Instructions for the task -
Retype each entry verbatim. Do not include the images.

Extracted records -
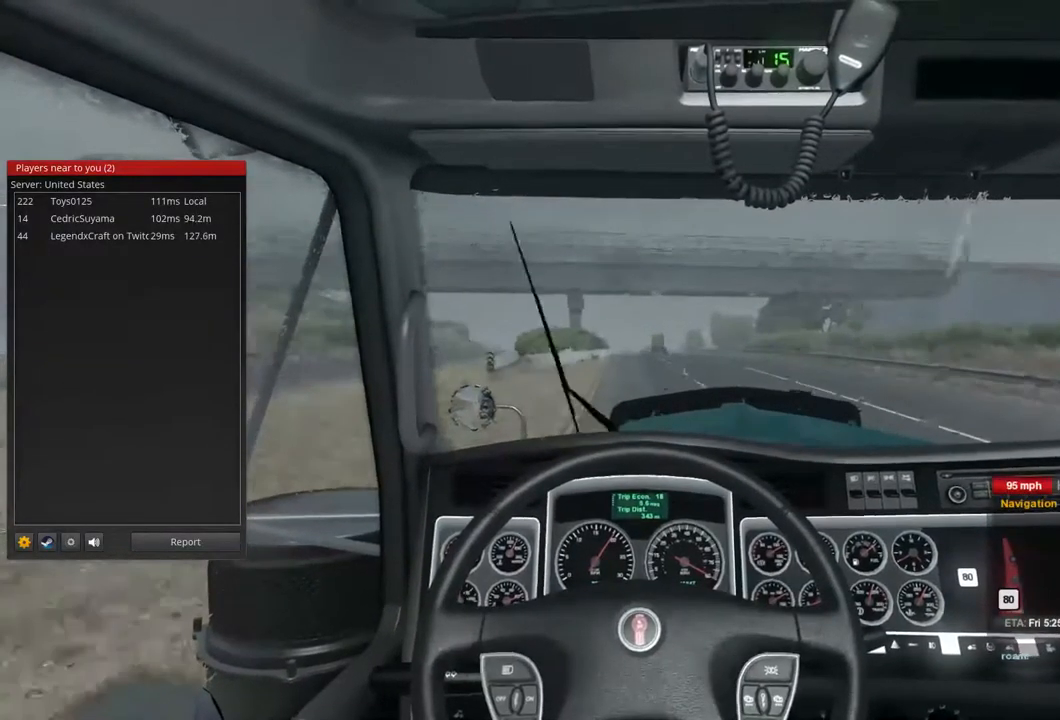
{"buttons": ["R2"], "left_stick": "center", "right_stick": "center", "events": []}
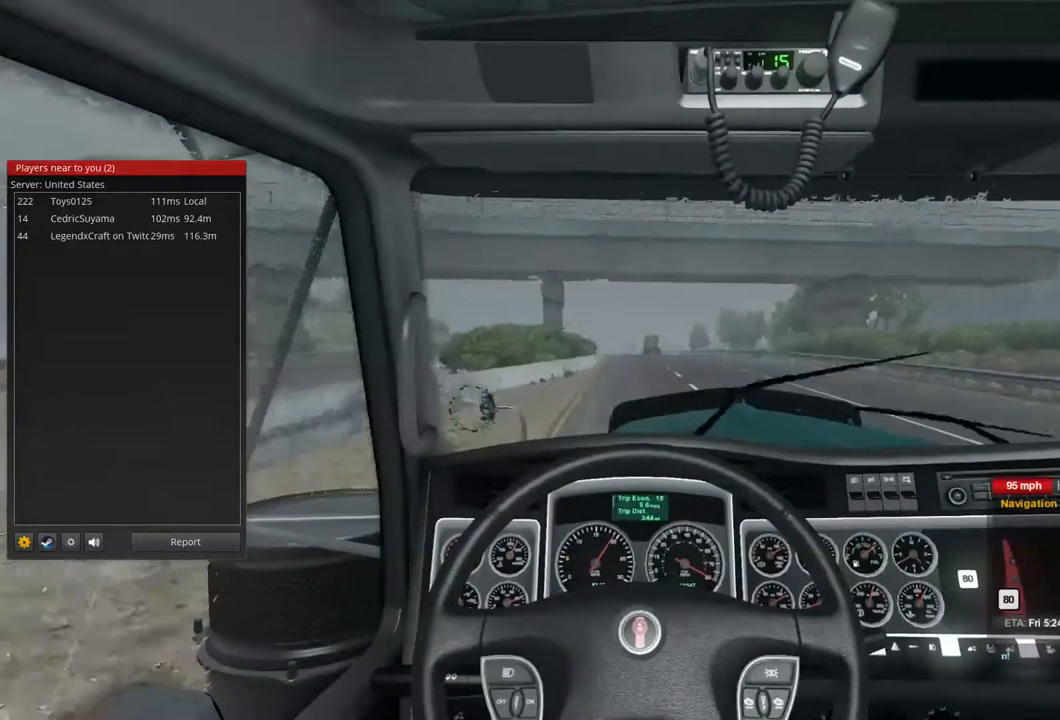
{"buttons": ["R2"], "left_stick": "center", "right_stick": "center", "events": []}
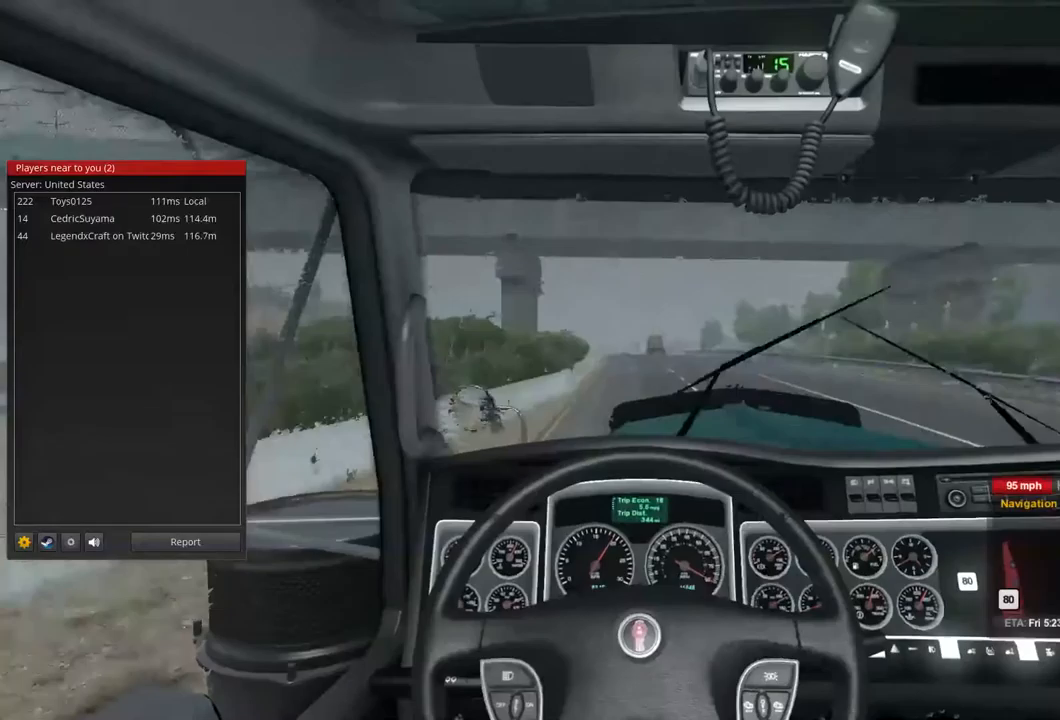
{"buttons": ["R2"], "left_stick": "center", "right_stick": "center", "events": []}
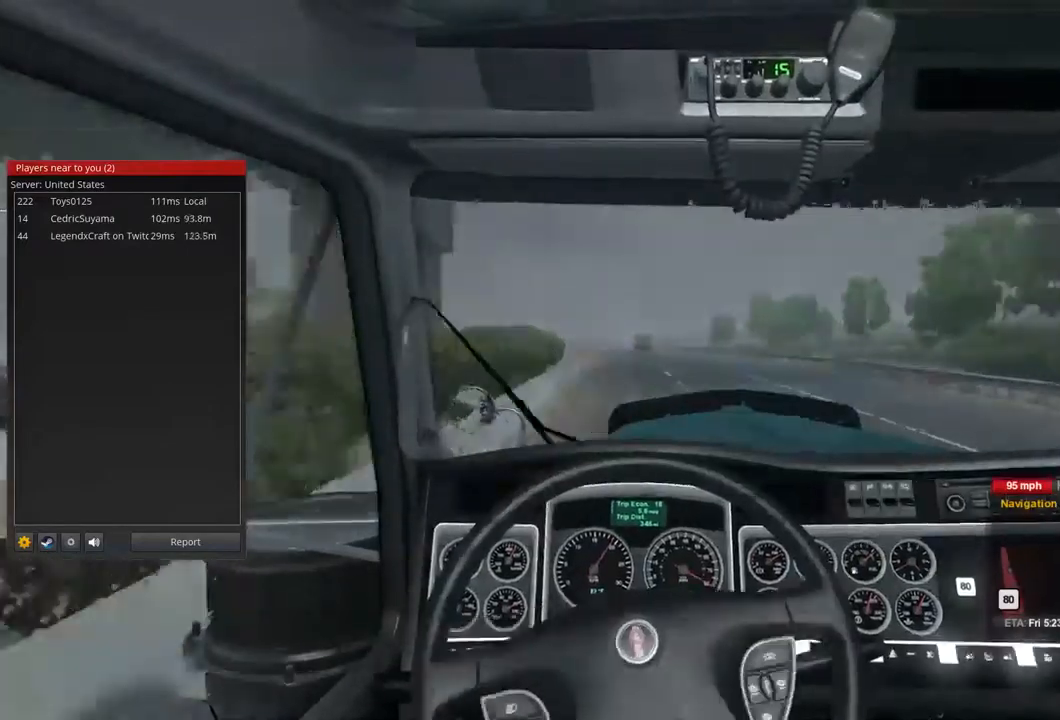
{"buttons": ["R2"], "left_stick": "center", "right_stick": "center", "events": []}
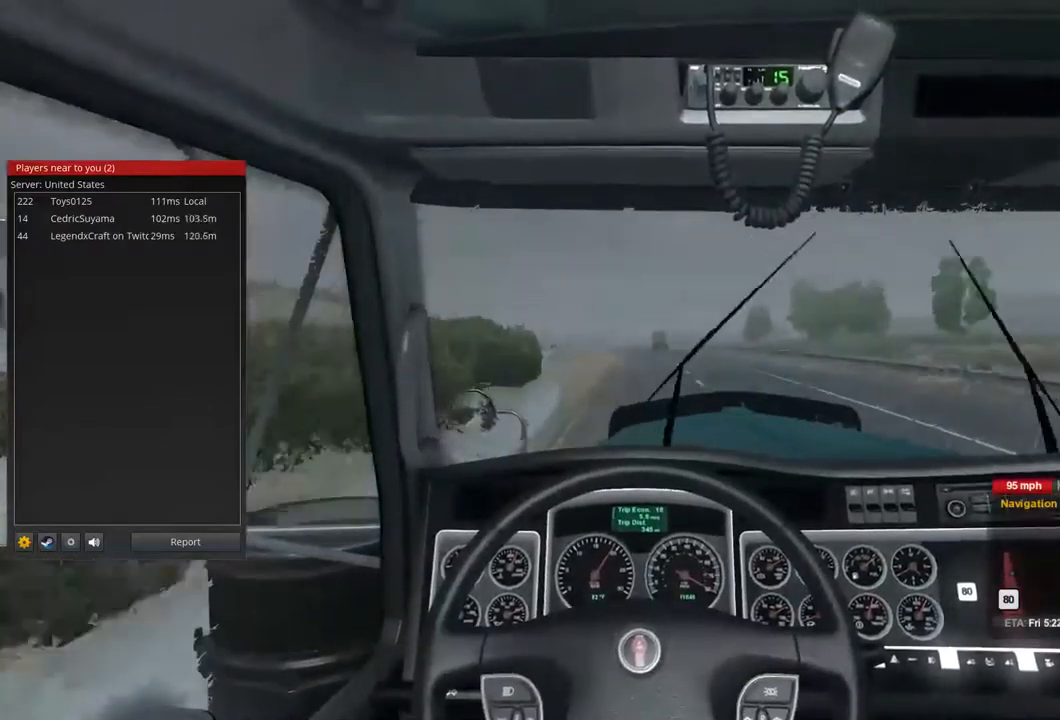
{"buttons": ["R2"], "left_stick": "center", "right_stick": "center", "events": []}
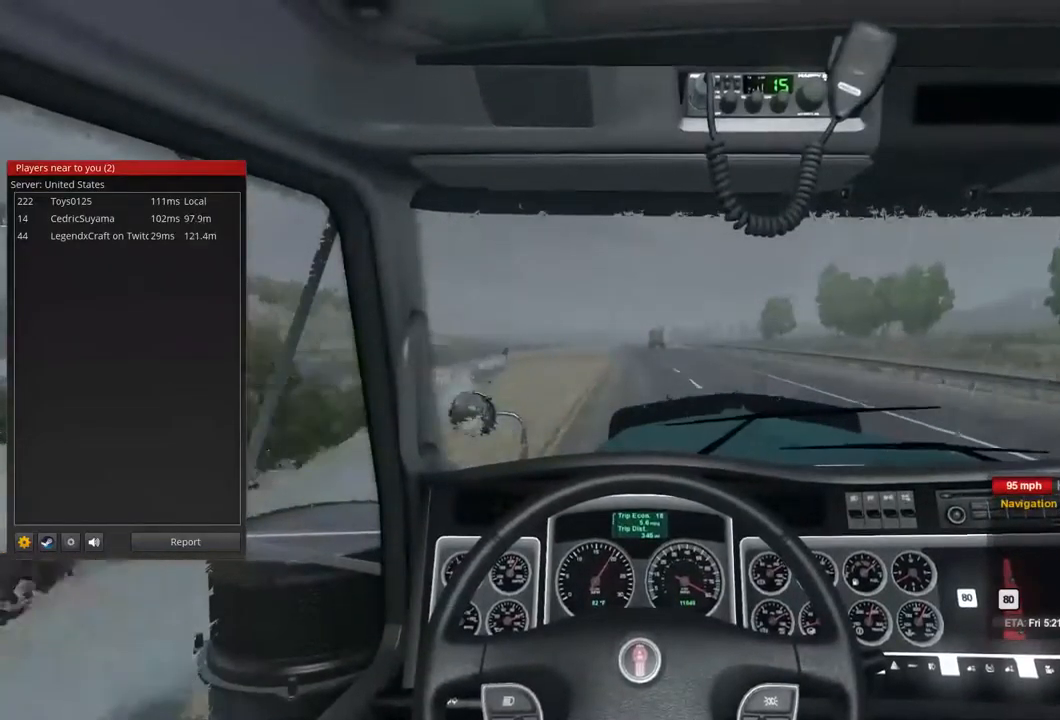
{"buttons": ["R2"], "left_stick": "center", "right_stick": "center", "events": []}
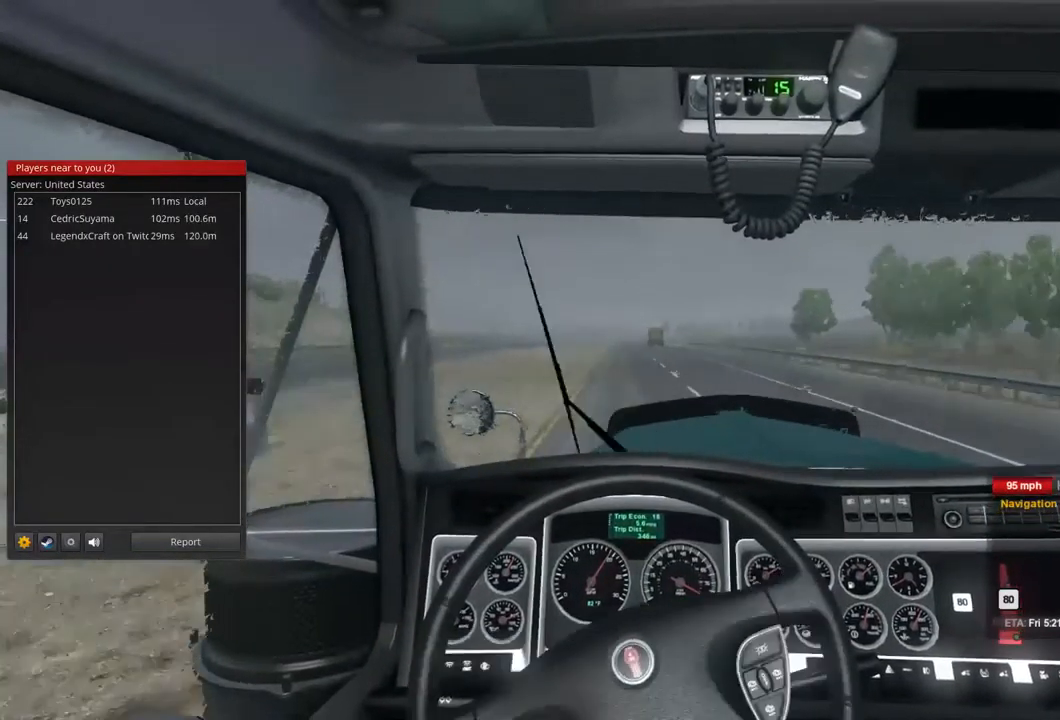
{"buttons": ["R2"], "left_stick": "center", "right_stick": "center", "events": []}
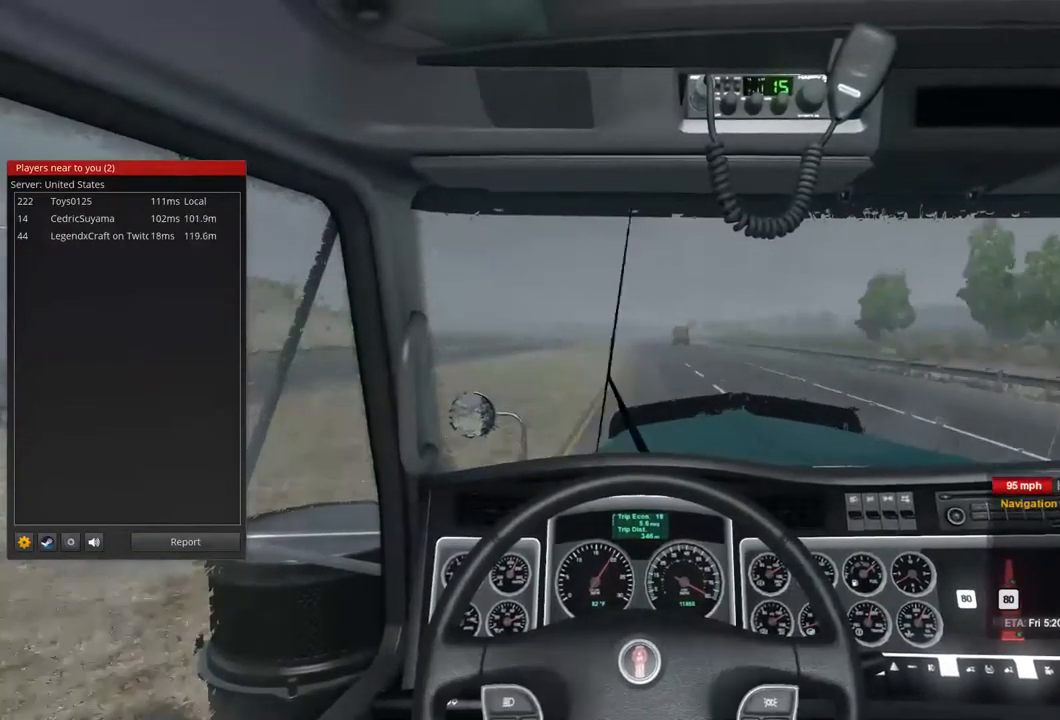
{"buttons": ["R2"], "left_stick": "center", "right_stick": "center", "events": []}
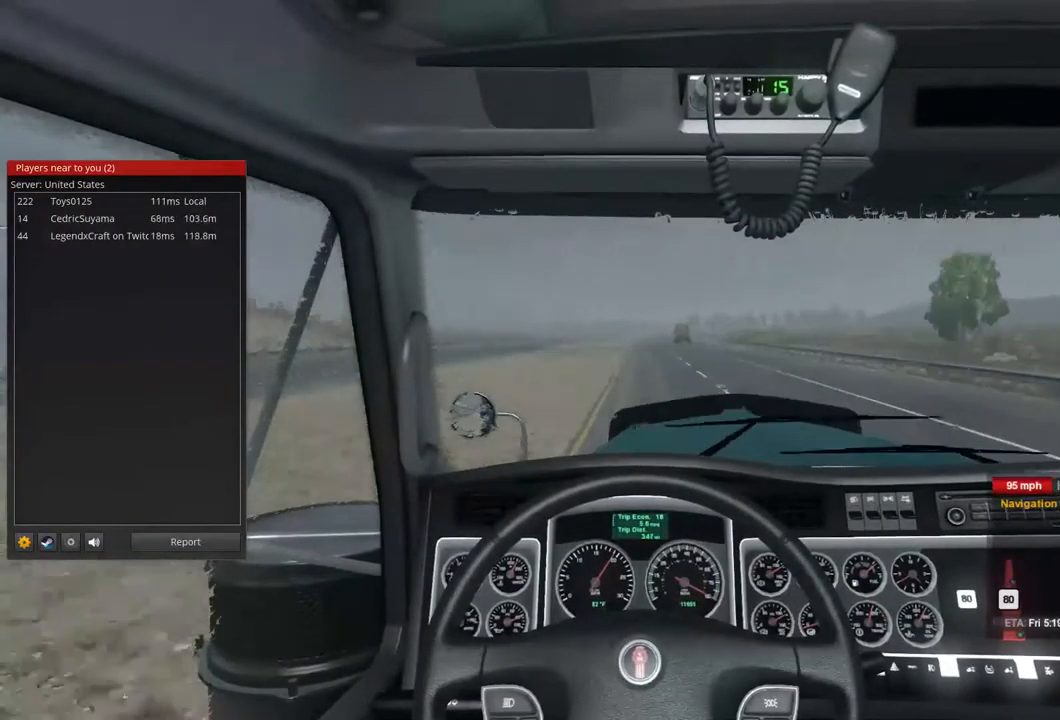
{"buttons": ["R2"], "left_stick": "center", "right_stick": "center", "events": []}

Exercise solution -
{"buttons": ["R2"], "left_stick": "center", "right_stick": "center", "events": []}
{"buttons": ["R2"], "left_stick": "center", "right_stick": "center", "events": []}
{"buttons": ["R2"], "left_stick": "center", "right_stick": "center", "events": []}
{"buttons": ["R2"], "left_stick": "center", "right_stick": "center", "events": []}
{"buttons": ["R2"], "left_stick": "center", "right_stick": "center", "events": []}
{"buttons": ["R2"], "left_stick": "center", "right_stick": "center", "events": []}
{"buttons": ["R2"], "left_stick": "center", "right_stick": "center", "events": []}
{"buttons": ["R2"], "left_stick": "center", "right_stick": "center", "events": []}
{"buttons": ["R2"], "left_stick": "center", "right_stick": "center", "events": []}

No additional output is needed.